可以看到，sql本身是比较复杂的，SQL的逻辑查了3次表，总共查了2张表。table_a 在执行计划中我可以理解，但是需要查的table_b根本没在执行计划里面！这个执行计划只不过是简单的全表扫描了table_a。

分析的心路历程

中间其实想过很多可能，不过最有可能的是逻辑优化了，也就是说pg优化器认为table_b不需要查。
观察sql发现sql最终只查询了table_a的字段，没有查table_b。此时任意增加一个中间表B的字段，sql执行计划看上去就“正常”了，访问了table_b

explain SELECT
  *
FROM
  (
    SELECT
      A.column1 as "column1",
      --中间省略很多A字段
      A.column99 as "column99",
      B.lzl_id --新增一个B中间表的字段
    from
      table_a A
      left join (
        SELECT
          lzl_id
        from
          table_a AA
          inner join table_b BB ON AA.lzl_key = BB.lzl_id
        where
          AA.column_code = '1'
        GROUP BY
          lzl_id
      ) B ON B.lzl_id = A.lzl_key
    where
      A.flagflagflag = '1'
      AND A.typetypetype = '2'
  ) TEMP
limit
  100
offset
  1000

---------------------------------------------------------------------------------------------------------------------------------------------------------------
 Limit  (cost=14.69..17.67 rows=1 width=1113)
   ->  Nested Loop Left Join  (cost=11.72..14.69 rows=1 width=1113)
         Join Filter: (bb.lzl_id = a.lzl_key)
         ->  Seq Scan on table_a a  (cost=0.00..2.84 rows=1 width=1113)
               Filter: (((flagflagflag)::text = '1'::text) AND ((typetypetype)::text = '2'::text))
         ->  Group  (cost=11.72..11.74 rows=5 width=8)
               Group Key: bb.lzl_id
               ->  Sort  (cost=11.72..11.73 rows=5 width=8)
                     Sort Key: bb.lzl_id
                     ->  Nested Loop  (cost=0.15..11.66 rows=5 width=8)
                           ->  Seq Scan on table_a aa  (cost=0.00..2.70 rows=1 width=8)
                                 Filter: ((company_code)::text = '1'::text)
                           ->  Index Only Scan using idx_table_b_lzl_id on table_b bb  (cost=0.15..8.83 rows=13 width=8)
                                 Index Cond: (lzl_id = aa.lzl_key)

这看上去跟left join有关系，但是简单想想又不对，因为右表的结果是会影响查询的最终结果的，不应该不去查右表。
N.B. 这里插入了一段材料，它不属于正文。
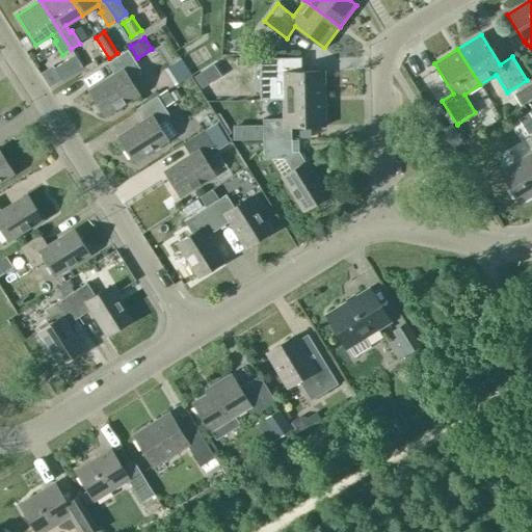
[(127,50),(107,62),(114,75),(88,91),(104,114),(137,92),(128,79),(140,71),(127,50)]
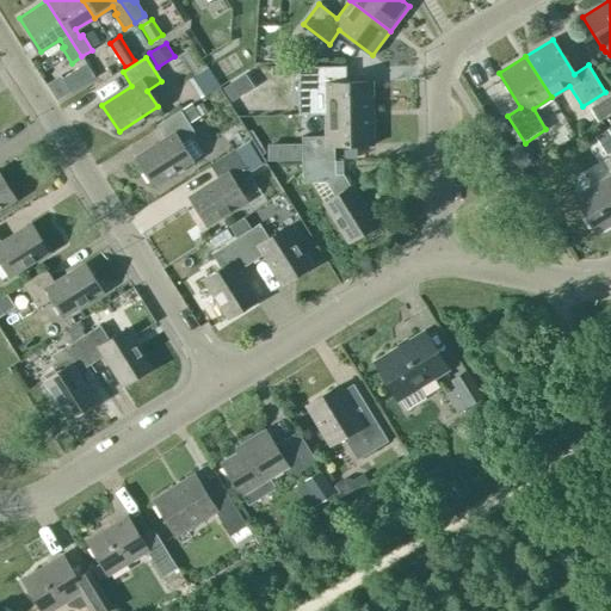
[(94,76),(86,62),(61,78),(71,92),(94,76)]
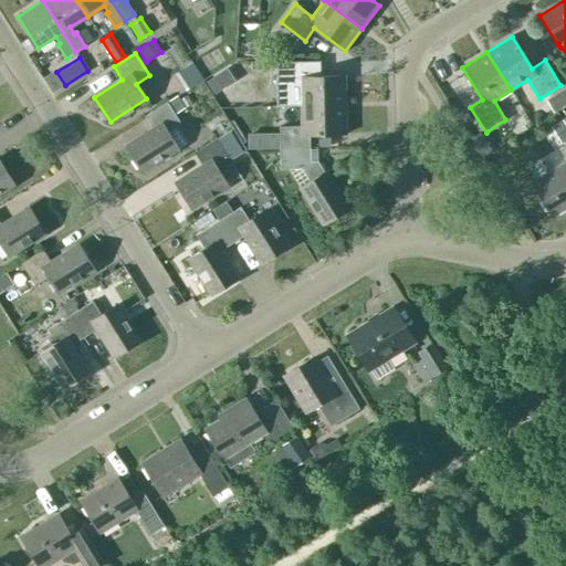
[(310,61),(275,62),(275,83),(285,83),(286,108),(301,107),(347,107),(346,77),(318,79),(317,62),(310,63),(310,61)]
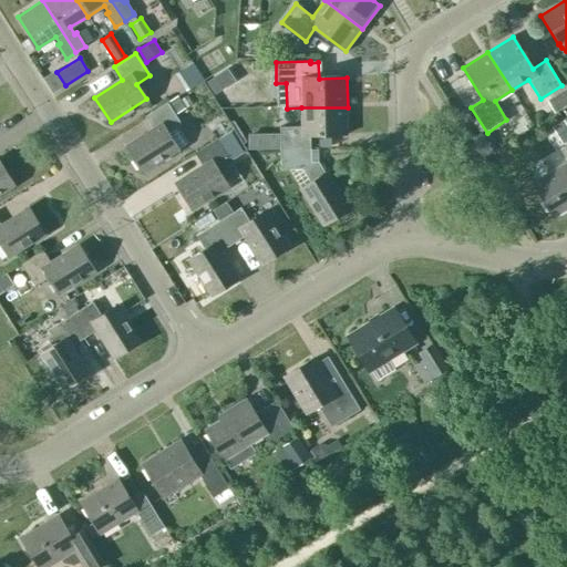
[(566,86),(546,100),(554,113),(566,104),(566,86)]
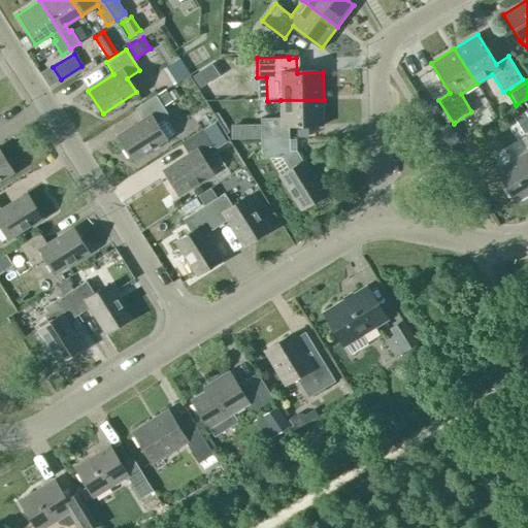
[(163,107),(172,101),(165,90),(156,96),(163,107)]
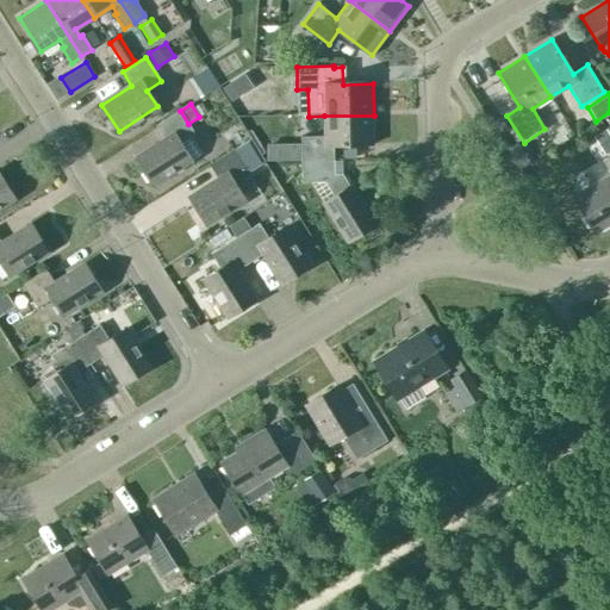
[(191,159),(181,144),(195,135),(188,124),(180,111),(156,125),(166,139),(136,157),(153,184),(191,159)]
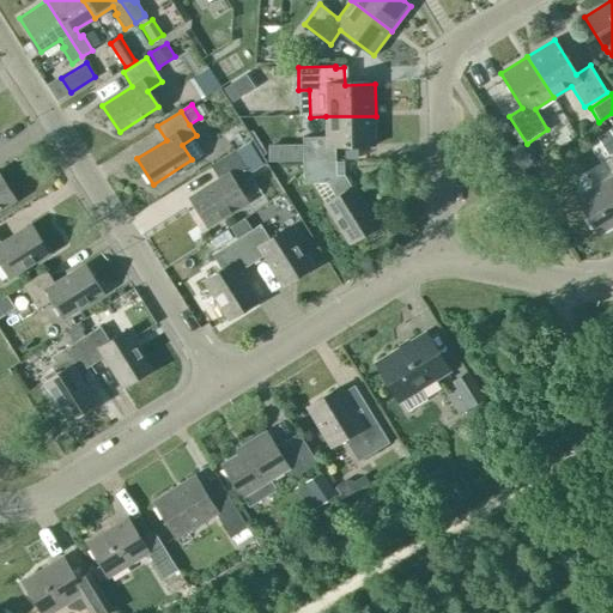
[(303,138),(296,138),(297,149),(303,149),(304,161),(304,164),(337,163),(337,150),(376,149),(376,116),(326,116),(327,137),(303,138)]
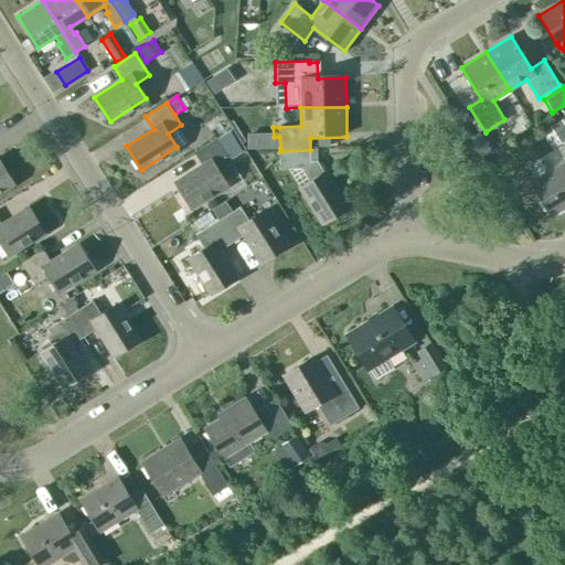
[(564,204),(564,124),(563,120),(547,130),(557,147),(556,147),(564,160),(530,182),(551,213),(564,204)]
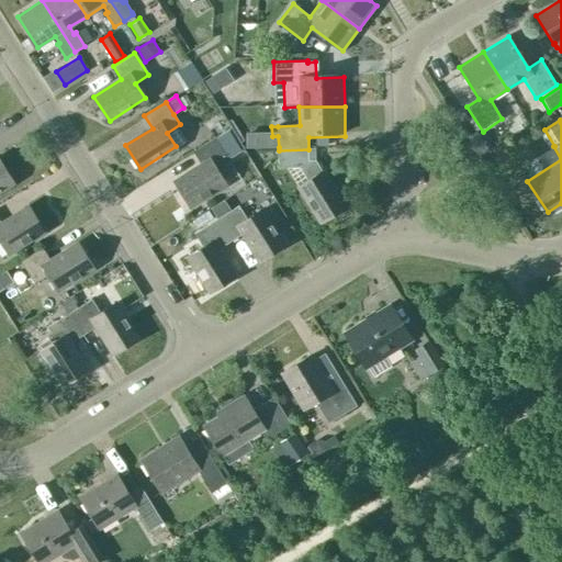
[(216,139),(223,149),(233,143),(227,133),(216,139)]
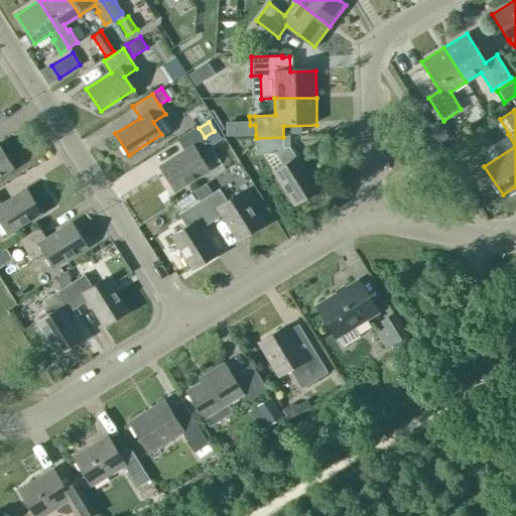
[(437,129),(443,138),(450,133),(445,125),(437,129)]
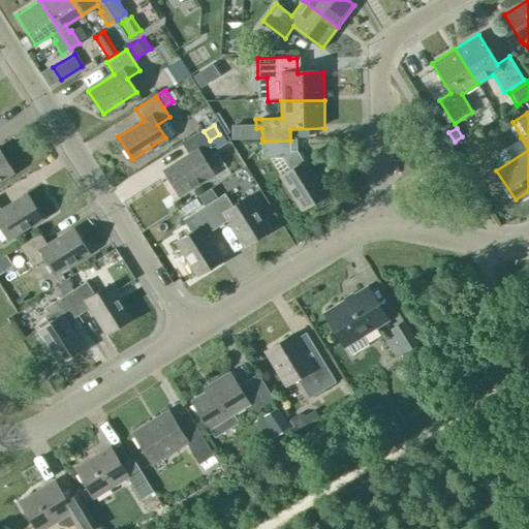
[(201,130),(182,143),(189,155),(163,172),(178,194),(211,173),(203,158),(215,151),(201,130)]
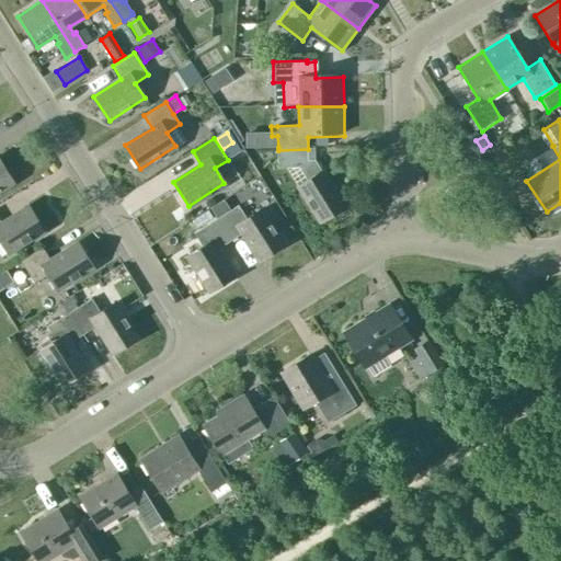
[(278,150),(278,167),(299,167),(309,181),(299,186),(322,221),(345,207),(323,172),(322,172),(316,161),(308,160),(308,149),(278,150)]
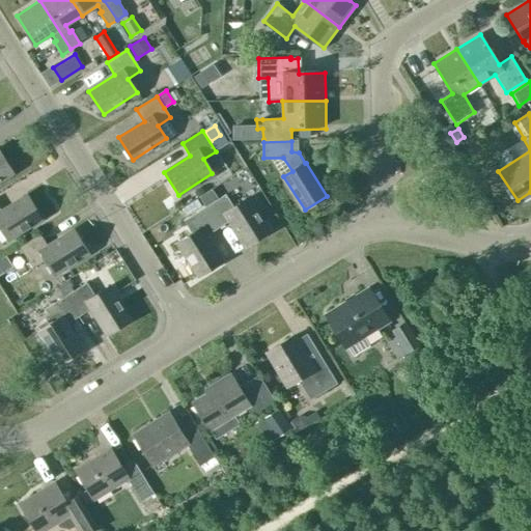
[(0,154),(0,179),(12,172),(0,154)]
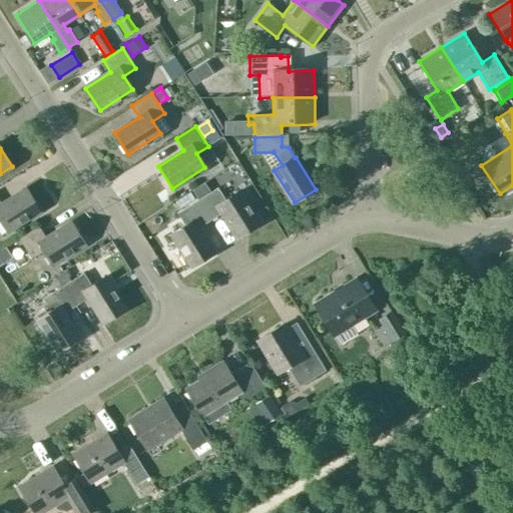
[(196,201),(209,220),(221,212),(237,236),(260,223),(238,191),(225,200),(217,187),(196,201)]
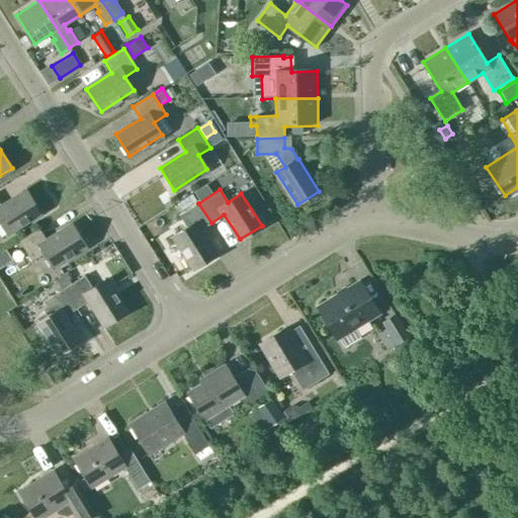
[(25,190),(1,205),(0,203),(0,222),(7,233),(39,212),(25,190)]
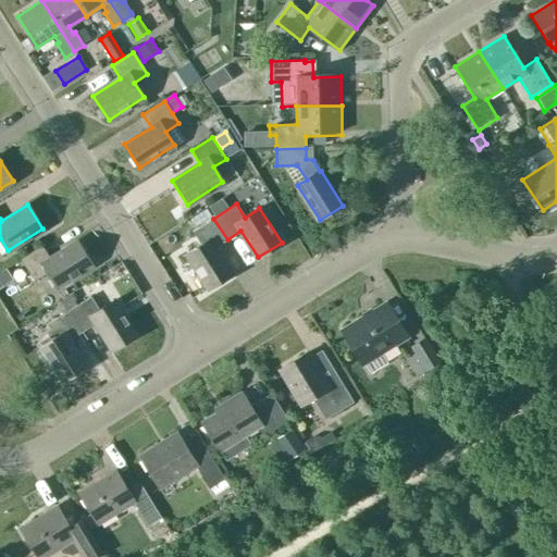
[(233,273),(215,247),(227,239),(213,219),(193,232),(201,245),(186,255),(209,288),(233,273)]
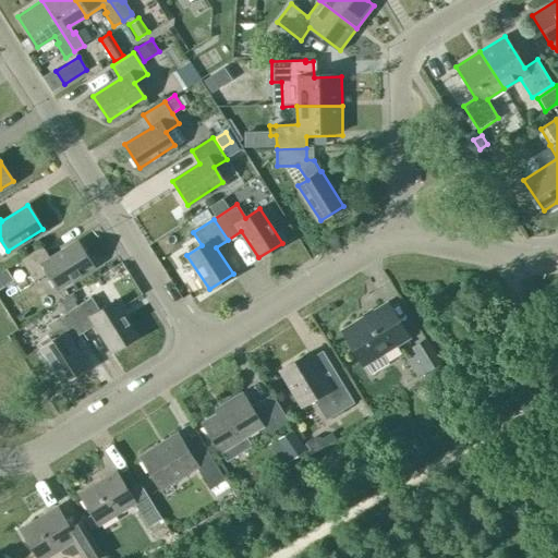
[(2,270),(12,286),(29,274),(34,281),(47,273),(57,288),(91,266),(76,241),(49,258),(41,245),(20,259),(2,270)]
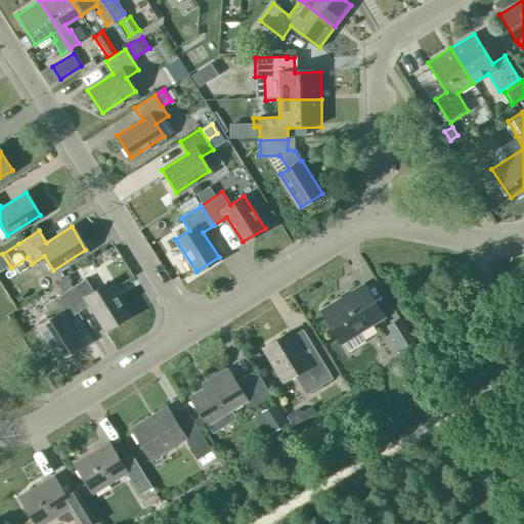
[(77,313),(89,305),(105,330),(128,315),(107,282),(93,292),(85,279),(63,293),(77,313)]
随便来个简单的left join，右表会被扫描

explain select lzlleft.a from lzlleft left join lzlright on lzlleft.a=lzlright.a;
                             QUERY PLAN                             
--------------------------------------------------------------------
 Hash Left Join  (cost=1.04..15.47 rows=320 width=4)
   Hash Cond: (lzlleft.a = lzlright.a)
   ->  Seq Scan on lzlleft  (cost=0.00..13.20 rows=320 width=4)
   ->  Hash  (cost=1.02..1.02 rows=2 width=4)
         ->  Seq Scan on lzlright  (cost=0.00..1.02 rows=2 width=4)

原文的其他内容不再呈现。